-------- SOURCE DATA

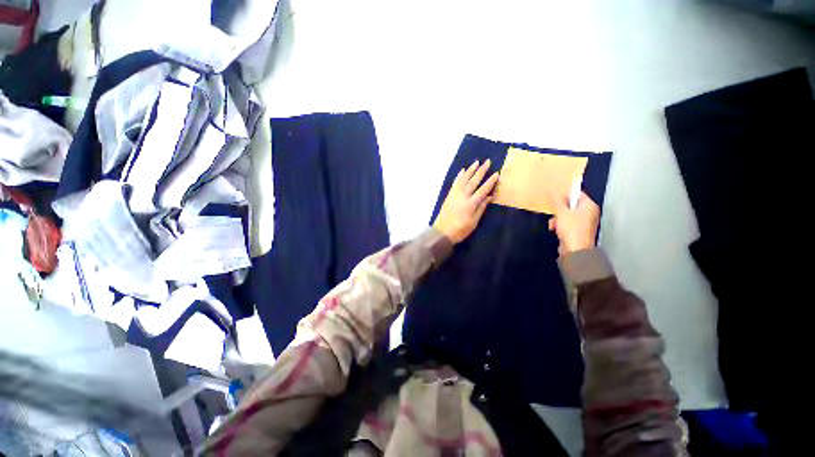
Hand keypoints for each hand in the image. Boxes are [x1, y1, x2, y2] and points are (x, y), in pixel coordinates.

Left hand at [433, 159, 499, 243]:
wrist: (442, 232)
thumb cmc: (460, 230)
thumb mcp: (474, 222)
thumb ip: (481, 208)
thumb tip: (489, 197)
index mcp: (470, 204)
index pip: (482, 190)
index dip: (490, 182)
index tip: (496, 174)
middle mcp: (462, 196)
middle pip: (473, 181)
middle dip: (481, 171)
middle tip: (487, 161)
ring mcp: (454, 195)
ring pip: (463, 179)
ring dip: (470, 170)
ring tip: (476, 162)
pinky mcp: (449, 195)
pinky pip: (455, 183)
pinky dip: (459, 176)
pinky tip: (462, 171)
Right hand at [548, 192, 599, 255]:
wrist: (575, 250)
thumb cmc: (571, 229)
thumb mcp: (562, 212)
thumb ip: (557, 201)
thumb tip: (554, 191)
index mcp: (589, 206)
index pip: (577, 193)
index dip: (565, 194)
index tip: (554, 196)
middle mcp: (589, 213)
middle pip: (571, 205)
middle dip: (559, 209)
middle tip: (553, 212)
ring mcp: (584, 222)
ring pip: (567, 215)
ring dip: (558, 218)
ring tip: (553, 224)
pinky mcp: (578, 231)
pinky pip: (567, 223)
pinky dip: (560, 225)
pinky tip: (555, 229)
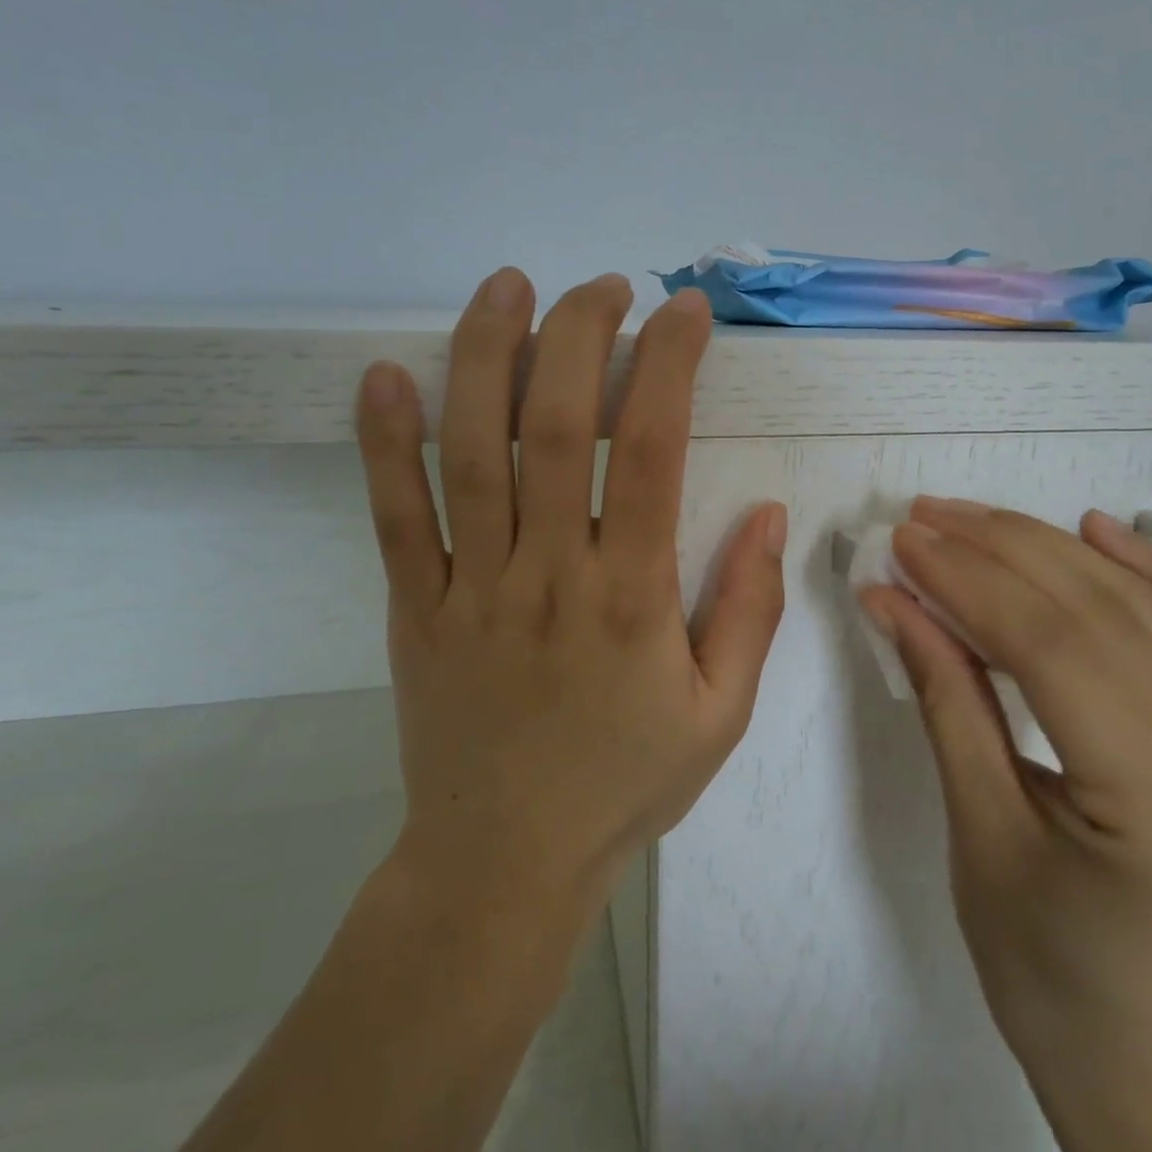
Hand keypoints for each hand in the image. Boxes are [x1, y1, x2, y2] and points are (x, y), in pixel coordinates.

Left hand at [356, 268, 787, 904]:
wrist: (505, 864)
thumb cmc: (625, 784)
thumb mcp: (722, 713)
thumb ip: (750, 609)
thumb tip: (769, 512)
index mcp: (633, 598)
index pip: (654, 452)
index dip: (669, 366)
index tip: (684, 313)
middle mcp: (550, 575)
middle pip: (556, 427)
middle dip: (580, 336)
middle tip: (601, 287)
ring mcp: (472, 588)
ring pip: (470, 452)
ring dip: (486, 356)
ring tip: (507, 286)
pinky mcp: (415, 609)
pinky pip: (394, 517)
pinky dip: (382, 443)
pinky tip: (384, 375)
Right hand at [858, 500, 1151, 1151]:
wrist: (1136, 1050)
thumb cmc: (1036, 964)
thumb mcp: (976, 827)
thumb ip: (945, 697)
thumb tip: (893, 600)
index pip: (1057, 655)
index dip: (972, 584)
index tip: (906, 541)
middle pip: (1101, 620)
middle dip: (1001, 553)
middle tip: (924, 517)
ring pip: (1142, 615)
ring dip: (1049, 551)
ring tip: (974, 516)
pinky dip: (1140, 572)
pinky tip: (1095, 526)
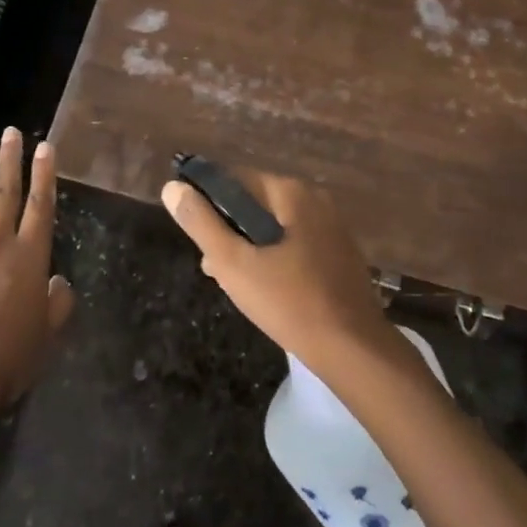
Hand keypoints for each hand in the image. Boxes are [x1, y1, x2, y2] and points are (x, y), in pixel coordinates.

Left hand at [0, 128, 74, 417]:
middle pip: (8, 194)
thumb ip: (57, 303)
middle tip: (14, 133)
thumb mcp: (47, 335)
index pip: (41, 205)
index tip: (46, 147)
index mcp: (31, 258)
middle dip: (13, 161)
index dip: (45, 174)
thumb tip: (59, 283)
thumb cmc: (8, 362)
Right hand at [162, 170, 397, 372]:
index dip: (209, 203)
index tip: (197, 238)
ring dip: (252, 248)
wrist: (352, 348)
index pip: (236, 179)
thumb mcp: (233, 263)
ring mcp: (332, 225)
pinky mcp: (340, 252)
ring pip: (276, 226)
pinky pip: (297, 243)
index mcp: (291, 191)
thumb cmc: (288, 301)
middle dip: (231, 231)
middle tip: (215, 268)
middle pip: (257, 203)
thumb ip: (201, 223)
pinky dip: (277, 258)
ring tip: (236, 284)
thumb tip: (173, 188)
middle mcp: (315, 198)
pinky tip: (270, 289)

----------------

[WHAT YOU SHOULD DO] Of the lines above, retype only those from the line containing "ring dip: (486, 356)" through the line containing "pinky tip: (1095, 526)", including both, exactly.

[RESULT FOR THIS EXERCISE]
ring dip: (486, 356)
ring tip: (507, 286)
pinky mcp: (415, 609)
pinky pip: (394, 517)
pinky dip: (382, 443)
pinky tip: (384, 375)
Right hand at [858, 500, 1151, 1151]:
wrist: (1136, 1050)
thumb cmc: (1036, 964)
thumb mcp: (976, 827)
thumb ip: (945, 697)
thumb tip: (893, 600)
index pip: (1057, 655)
index dip: (972, 584)
index tip: (906, 541)
middle pip: (1101, 620)
middle dip: (1001, 553)
middle tip: (924, 517)
ring pip: (1142, 615)
ring dip: (1049, 551)
ring tip: (974, 516)
pinky dip: (1140, 572)
pinky tip: (1095, 526)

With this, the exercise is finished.